== Task to complete ==
Collect every line in the material below that contains the word "liver", treating uppercase and lowercase letters as different.

== Material for the task ==
⁂
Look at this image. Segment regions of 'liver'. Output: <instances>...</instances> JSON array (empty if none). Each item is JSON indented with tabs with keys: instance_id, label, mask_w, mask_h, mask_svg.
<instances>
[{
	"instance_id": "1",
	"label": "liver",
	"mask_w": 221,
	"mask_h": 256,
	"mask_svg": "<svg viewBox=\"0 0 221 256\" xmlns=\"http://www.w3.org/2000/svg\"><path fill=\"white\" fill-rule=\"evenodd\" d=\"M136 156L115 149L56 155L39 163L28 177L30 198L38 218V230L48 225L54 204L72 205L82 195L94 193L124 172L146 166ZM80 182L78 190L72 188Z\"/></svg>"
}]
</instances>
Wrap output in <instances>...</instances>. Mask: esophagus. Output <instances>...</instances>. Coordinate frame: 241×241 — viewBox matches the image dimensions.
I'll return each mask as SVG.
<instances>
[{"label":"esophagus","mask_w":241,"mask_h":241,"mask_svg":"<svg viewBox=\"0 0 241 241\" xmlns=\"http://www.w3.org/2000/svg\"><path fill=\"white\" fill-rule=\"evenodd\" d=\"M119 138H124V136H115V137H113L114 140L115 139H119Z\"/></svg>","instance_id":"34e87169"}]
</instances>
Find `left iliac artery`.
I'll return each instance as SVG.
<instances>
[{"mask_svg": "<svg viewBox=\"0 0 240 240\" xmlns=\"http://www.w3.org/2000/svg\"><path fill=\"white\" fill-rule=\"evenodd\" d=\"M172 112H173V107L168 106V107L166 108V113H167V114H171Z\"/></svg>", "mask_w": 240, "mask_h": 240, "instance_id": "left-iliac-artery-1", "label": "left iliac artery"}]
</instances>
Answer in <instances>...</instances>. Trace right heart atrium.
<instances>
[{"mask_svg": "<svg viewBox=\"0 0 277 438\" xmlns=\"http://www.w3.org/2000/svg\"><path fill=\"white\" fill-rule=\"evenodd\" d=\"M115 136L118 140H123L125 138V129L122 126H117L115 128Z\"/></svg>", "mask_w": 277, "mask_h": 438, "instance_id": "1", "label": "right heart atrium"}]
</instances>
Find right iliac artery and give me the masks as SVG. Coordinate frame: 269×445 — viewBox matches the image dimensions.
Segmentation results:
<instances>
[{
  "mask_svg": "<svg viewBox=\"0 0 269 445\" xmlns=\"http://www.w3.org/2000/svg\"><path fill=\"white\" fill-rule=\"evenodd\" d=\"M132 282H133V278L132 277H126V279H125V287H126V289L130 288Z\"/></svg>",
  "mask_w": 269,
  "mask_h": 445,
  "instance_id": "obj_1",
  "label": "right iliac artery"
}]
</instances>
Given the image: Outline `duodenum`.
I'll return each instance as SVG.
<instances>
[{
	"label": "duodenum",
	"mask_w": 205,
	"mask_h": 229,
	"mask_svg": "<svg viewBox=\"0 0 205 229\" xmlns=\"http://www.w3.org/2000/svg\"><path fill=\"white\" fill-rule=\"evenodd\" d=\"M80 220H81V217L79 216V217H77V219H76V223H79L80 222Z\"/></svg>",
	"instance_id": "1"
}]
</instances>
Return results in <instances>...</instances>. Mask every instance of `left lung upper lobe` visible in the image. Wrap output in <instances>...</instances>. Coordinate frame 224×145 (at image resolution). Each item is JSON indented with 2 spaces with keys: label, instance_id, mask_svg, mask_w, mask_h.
⁂
== Answer below ==
Look at this image. Segment regions of 'liver'. Output: <instances>...</instances> JSON array (empty if none). Each item is JSON indented with tabs with keys: instance_id, label, mask_w, mask_h, mask_svg.
	"label": "liver",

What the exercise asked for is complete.